La mia classifica probabilistica aggiornata (post testi + dati)
Di seguito la probabilità stimata di vittoria (non è una previsione certa, è un ranking di scenario). Ho dato più peso a: quote, stampa, compatibilità del testo con il Festival, e solidità/performance potenziale al live. I segnali digitali funzionano come moltiplicatori, non come motore unico.

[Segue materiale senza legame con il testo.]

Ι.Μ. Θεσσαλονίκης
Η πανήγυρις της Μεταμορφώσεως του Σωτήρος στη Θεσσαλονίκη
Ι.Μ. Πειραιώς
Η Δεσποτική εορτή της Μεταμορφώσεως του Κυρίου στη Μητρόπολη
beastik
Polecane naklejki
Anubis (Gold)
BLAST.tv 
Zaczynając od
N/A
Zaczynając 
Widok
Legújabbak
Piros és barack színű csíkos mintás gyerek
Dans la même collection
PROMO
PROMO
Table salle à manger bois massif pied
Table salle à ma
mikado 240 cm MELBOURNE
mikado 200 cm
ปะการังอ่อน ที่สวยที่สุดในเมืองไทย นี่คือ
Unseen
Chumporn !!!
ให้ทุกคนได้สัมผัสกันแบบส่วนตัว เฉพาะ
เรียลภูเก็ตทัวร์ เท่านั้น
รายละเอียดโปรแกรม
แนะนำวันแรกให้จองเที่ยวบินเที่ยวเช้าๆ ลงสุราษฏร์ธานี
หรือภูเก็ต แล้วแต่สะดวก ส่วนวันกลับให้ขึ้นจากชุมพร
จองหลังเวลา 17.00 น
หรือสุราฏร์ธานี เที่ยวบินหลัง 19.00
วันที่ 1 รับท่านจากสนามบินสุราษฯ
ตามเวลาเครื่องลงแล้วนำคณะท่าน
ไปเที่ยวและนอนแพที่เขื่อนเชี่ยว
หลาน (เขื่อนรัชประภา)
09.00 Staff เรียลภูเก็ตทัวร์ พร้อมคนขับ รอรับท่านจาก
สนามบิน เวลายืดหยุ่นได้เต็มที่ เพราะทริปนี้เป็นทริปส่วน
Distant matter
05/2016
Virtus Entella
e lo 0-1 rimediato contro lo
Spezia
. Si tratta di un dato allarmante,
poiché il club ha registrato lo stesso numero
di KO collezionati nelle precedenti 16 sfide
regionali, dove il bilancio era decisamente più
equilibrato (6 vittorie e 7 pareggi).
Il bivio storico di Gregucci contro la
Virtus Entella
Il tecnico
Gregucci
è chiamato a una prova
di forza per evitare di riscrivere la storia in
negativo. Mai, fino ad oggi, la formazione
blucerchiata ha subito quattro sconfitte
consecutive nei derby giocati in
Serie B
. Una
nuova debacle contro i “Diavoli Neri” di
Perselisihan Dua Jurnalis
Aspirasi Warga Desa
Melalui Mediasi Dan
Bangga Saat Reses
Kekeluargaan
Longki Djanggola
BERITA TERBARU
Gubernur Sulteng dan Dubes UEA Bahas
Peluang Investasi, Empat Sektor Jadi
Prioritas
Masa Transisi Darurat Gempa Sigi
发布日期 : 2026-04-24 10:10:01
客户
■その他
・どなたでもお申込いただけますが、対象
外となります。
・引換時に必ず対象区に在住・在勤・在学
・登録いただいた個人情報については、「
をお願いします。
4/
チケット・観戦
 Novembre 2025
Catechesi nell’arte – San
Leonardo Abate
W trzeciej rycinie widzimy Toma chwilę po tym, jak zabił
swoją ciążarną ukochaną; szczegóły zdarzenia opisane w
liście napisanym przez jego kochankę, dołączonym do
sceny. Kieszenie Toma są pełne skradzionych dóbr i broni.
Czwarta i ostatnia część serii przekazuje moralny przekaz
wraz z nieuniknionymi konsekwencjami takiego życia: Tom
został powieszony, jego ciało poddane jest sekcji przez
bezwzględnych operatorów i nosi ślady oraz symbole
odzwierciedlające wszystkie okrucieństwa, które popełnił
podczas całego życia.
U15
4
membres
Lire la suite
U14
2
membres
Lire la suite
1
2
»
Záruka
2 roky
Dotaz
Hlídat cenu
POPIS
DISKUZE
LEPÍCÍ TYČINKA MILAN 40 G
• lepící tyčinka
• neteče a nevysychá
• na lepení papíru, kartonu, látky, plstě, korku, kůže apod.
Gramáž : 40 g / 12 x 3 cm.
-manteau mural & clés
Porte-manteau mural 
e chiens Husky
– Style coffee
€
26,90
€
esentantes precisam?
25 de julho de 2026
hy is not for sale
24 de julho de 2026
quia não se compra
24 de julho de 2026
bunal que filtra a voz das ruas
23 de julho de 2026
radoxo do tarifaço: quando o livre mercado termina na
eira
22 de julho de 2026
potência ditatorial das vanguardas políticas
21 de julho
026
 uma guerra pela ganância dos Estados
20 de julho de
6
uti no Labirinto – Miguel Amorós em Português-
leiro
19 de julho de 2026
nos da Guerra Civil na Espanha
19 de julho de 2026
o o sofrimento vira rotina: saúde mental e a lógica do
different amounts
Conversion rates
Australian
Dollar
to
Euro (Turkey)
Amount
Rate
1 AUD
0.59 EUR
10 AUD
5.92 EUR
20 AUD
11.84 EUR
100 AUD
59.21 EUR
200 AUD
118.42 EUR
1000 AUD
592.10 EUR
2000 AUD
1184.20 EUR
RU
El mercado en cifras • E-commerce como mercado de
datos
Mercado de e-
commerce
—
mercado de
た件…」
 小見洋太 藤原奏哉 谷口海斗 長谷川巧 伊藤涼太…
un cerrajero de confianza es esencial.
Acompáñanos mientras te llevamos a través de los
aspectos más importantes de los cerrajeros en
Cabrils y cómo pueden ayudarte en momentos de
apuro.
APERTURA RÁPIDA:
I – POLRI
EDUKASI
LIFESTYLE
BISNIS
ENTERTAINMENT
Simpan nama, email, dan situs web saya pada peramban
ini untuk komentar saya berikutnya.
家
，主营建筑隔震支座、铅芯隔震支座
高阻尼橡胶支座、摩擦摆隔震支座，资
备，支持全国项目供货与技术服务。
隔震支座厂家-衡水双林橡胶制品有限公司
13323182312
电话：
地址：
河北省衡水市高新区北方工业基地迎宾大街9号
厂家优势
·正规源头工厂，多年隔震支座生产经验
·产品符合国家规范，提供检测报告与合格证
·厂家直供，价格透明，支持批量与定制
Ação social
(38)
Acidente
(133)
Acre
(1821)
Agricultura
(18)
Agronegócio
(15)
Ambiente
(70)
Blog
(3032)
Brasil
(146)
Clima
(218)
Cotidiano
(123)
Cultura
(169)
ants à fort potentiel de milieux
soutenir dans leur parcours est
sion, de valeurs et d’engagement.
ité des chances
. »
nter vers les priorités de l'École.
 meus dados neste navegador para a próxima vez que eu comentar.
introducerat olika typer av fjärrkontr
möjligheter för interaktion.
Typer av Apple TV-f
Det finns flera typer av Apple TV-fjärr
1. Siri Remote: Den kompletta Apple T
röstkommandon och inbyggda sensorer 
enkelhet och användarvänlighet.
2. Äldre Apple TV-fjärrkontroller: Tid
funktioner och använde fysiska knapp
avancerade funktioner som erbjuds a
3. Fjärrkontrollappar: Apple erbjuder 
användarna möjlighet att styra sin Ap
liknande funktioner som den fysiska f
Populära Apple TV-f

- Serena Brancale – Qui con me – 20%
È il punto d’incontro più “sanremese” tra consenso, solidità e possibilità di reggere tutte le giurie. Parte favorita anche per il mercato quote. - Tommaso Paradiso – I romantici – 14%
Profilo trasversale: non deve spaccare la stampa, deve risultare inevitabile al pubblico generalista. Qui la stabilità pesa. - Fedez & Marco Masini – Male necessario – 12%
Il “peso narrativo” è enorme. Se la performance tiene (e non scivola nel meta), può diventare un brano da finale piena. - Ditonellapiaga – Che fastidio! – 11%
La stampa la mette davanti a tutti: questo mi obbliga a spingerla in alto. Resta un’outsider perché deve trasformare consenso critico in consenso di sala + televoto. - Ermal Meta – Stella stellina – 9%
È uno dei profili più compatibili con giurie e sala stampa. Se il brano “sale” dopo la prima esibizione, può diventare competitivo davvero. - Sayf – Tu mi piaci tanto – 8%
Le quote lo tengono alto e il pubblico giovane può spingere. Rischio: polarizzazione rispetto alle giurie tradizionali. - Fulminacci – Stupida sfortuna – 7%
Non è l’hype, è la continuità: nei festival spesso paga. Non ha bisogno del “momento virale”, gli basta una gara regolare. - Maria Antonietta & Colombre – La felicità e basta – 5%
Scrittura curata e profilo da consenso critico. Per vincere serve un’esecuzione che allarghi il perimetro oltre la bolla. - Arisa – Magica favola – 4%
Il dato Google la mette davanti a tutti come attenzione. Ma la vittoria richiede anche un brano che unisca più di quanto divida. - Eddie Brock – Avvoltoi – 3%
È il caso “digitale”: crescita e fanbase. Vittoria difficile, ma attenzione al salto di notorietà e ai premi collaterali.
Cosa mi aspetto che decida davvero il Festival
Il mio limite è chiaro: non posso simulare l’energia del palco. E a Sanremo il palco è spesso il fattore che ribalta tutto. Quindi guardo a tre snodi:
- Prima esibizione: chi ottiene la prima “narrazione inevitabile” (quella di cui parlano tutti senza sforzo).
- Tenuta su più serate: un brano può partire bene e sgonfiarsi se non regge riascolti e discussione.
- Equilibrio giurie-televoto: chi è forte su una sola gamba rischia. Serve una doppia compatibilità.
La mia risposta secca, oggi
Se devo scegliere un nome “più compatibile” con la vittoria, guardando a tutti i segnali insieme, dico: Serena Brancale.
La sorpresa più credibile (outsider che può diventare inevitabile)? Ditonellapiaga.
Se devo indicare l’equilibrio da finale (senza bisogno di polarizzare): Tommaso Paradiso.
Il resto, come sempre, lo fa l’Ariston in tre minuti.